International | Apr 30 2015

By Greg Peel

The Fed did it. The Bank of England is still doing it. The Bank of Japan began a couple of years ago and the European Central Bank joined in this year. Quantitative easing – an expression known only to economics academics before 2009 and still to this day usually mispronounced by the mass media (“quantitive” easing).

Is the People’s Bank of China now doing it?

Well that’s the question being asked amongst the financial fraternity who are not economic academics. Aside from cutting its interest rate and its bank reserve requirement ratio (RRR), quite substantially, recently, Beijing has also moved to recapitalise the policy banks and offer debt swaps with the central bank to local governments. And wire reports suggest Beijing is contemplating allowing the central bank to buy commercial bank assets.

The opposite of “quantitative” in economics, to put things simply, is not “qualitative” but “price”. “Easing” is straight forward – it means allowing for more accommodative monetary policy. The standard easing tool of a central bank is to cut its lending rate, at which banks lend/borrow each day to balance their books, and represents the cost, or “price” of money. But a problem arises once you’ve cut your cash rate to zero.

Having cut its cash rate to zero in response to the GFC and finding it wasn’t enough, the Fed then decided in early 2009 to ease conditions further by expanding its balance sheet, which it did by purchasing government bonds and mortgage securities. The effect is an increased money supply, hence the euphemism “printing money”. The Fed added to the quantity of the money supply in order to encourage lending.

The PBoC’s cash rate is not zero. In China’s case the benchmark one year rate is currently 5.35% , hence far from zero. Thus there remains plenty of scope to implement further “conventional” easing measures.

But interest rate cuts are a very blunt tool. In Australia, the Reserve Bank has had to balance the economy-wide benefits of lower interest rates with the resultant property bubble, which is why the RBA has to focus on restricting mortgage lending individually. China’s initial stimulus package of late 2008 led the country into its own property bubble which Beijing then spent years trying to carefully deflate, without compromising GDP growth.
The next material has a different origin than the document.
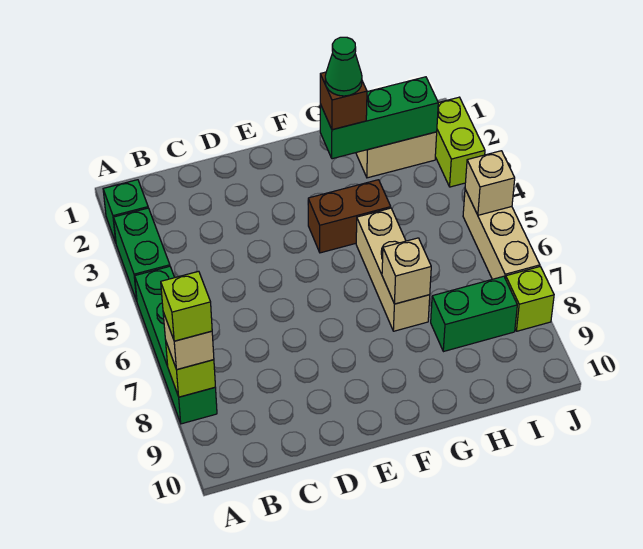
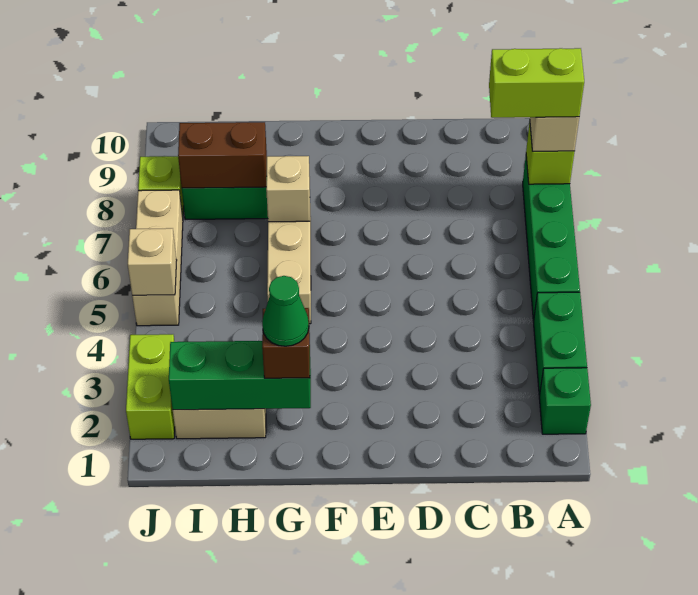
lime 1x1 brick [161,271,212,341] -> lime 1x2 brick [489,48,584,118]
brown 1x2 brick [308,180,391,253] -> brown 1x2 brick moved to [178,122,267,188]

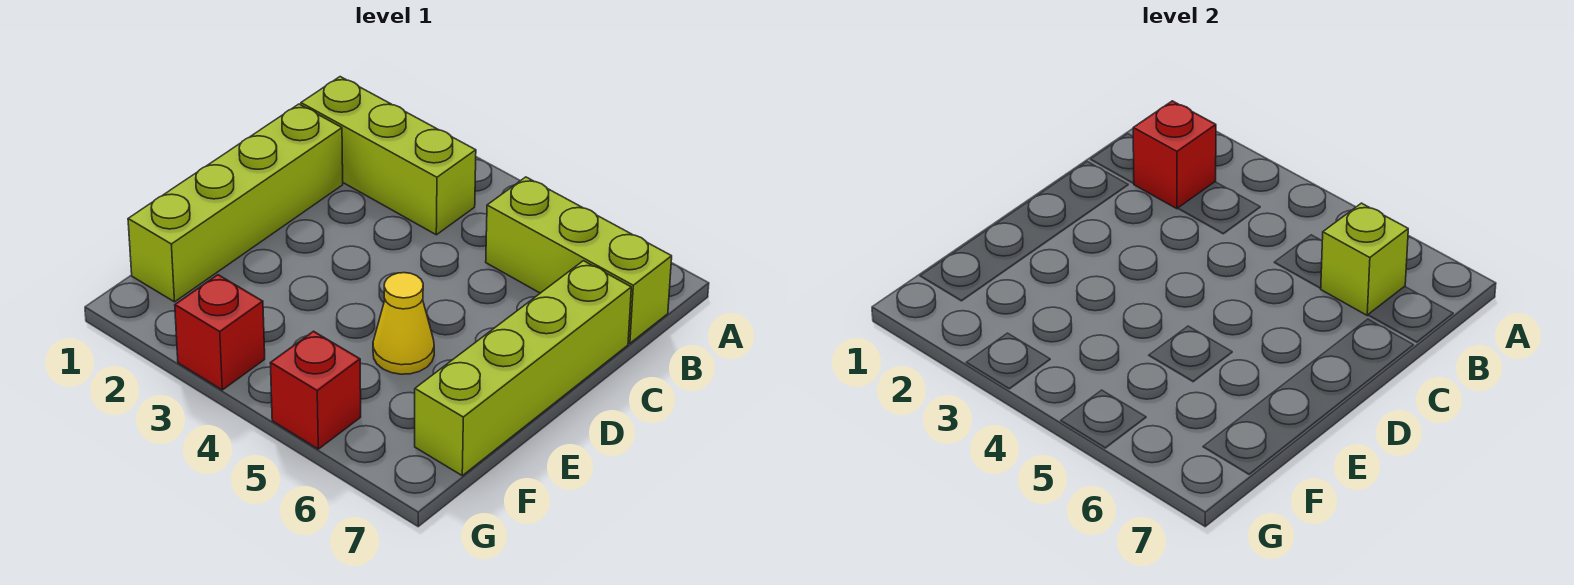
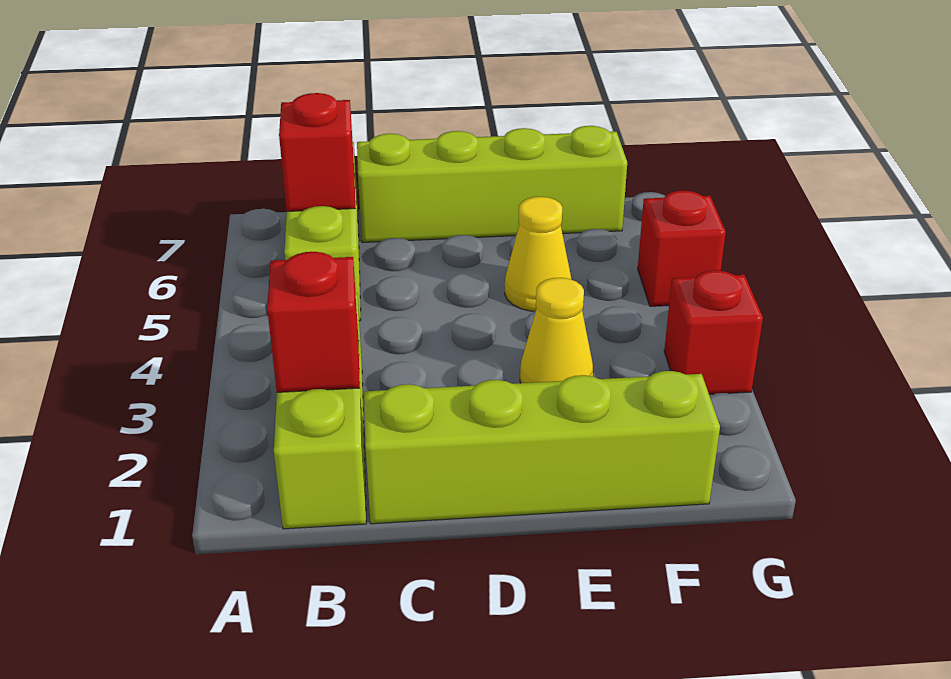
lime 1x1 brick [1321,203,1408,315] -> red 1x1 brick [279,93,355,212]
none -> yellow 1x1 cone [520,278,593,383]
The bubble has deflated but Chinese growth has slowed, so aside from the odd interest rate cut, Beijing has implemented policy measures which target specific areas of the economy, such as housing and infrastructure, while using counter-measures to force out excess capacity in, for example, mining and metal processing. Clamp-downs on pollution, corruption and shadow banking have hurt the Chinese economy but will benefit the country in the longer term.

The corruption clamp-down has particularly hit heavily borrowed local governments. Allowing LGs to swap out their debt with the PBoC will alleviate LG stasis and get the economy moving again at the local level. China’s commercial banks are sitting on numbers of non-performing loans. Were the PBoC to buy assets from the banks, funds would be freed up to lend to the real economy.

As Citi puts it, “Supply-side policies appear more geared towards promoting investment in more “productive" areas (e.g. SMEs, innovation industries, urban infrastructure)”. Tackling debt in specific sectors clears the way for more infrastructure investment, suggests Morgan Stanley, especially that by the central government.

So is it QE?

The answer is yes and no. It’s definitely easing – no argument there – but “quantitative”? None of the above-mentioned policies actually expand the central bank balance sheet (quantity) other than a PBoC purchase of commercial bank assets, if indeed that policy is to be implemented. Other measures are “unconventional”, in the sense they don’t simply involve rate cuts, but given China’s interest rate is not zero, they are not strictly “QE” measures such as undertaken previously by the Fed and BoE and more recently by the BoJ and ECB.

Morgan Stanley sums it all up by suggesting that yes, it is quantitative, and yes, it is easing, but it’s not QE.

So now we can all get some sleep.

Westpac’s China analysts can argue economic semantics all day but are not particularly interested in labels. Westpac’s summation of Beijing’s convoluted basket of stimulus measures is simply “this style of policy can assist on every front”.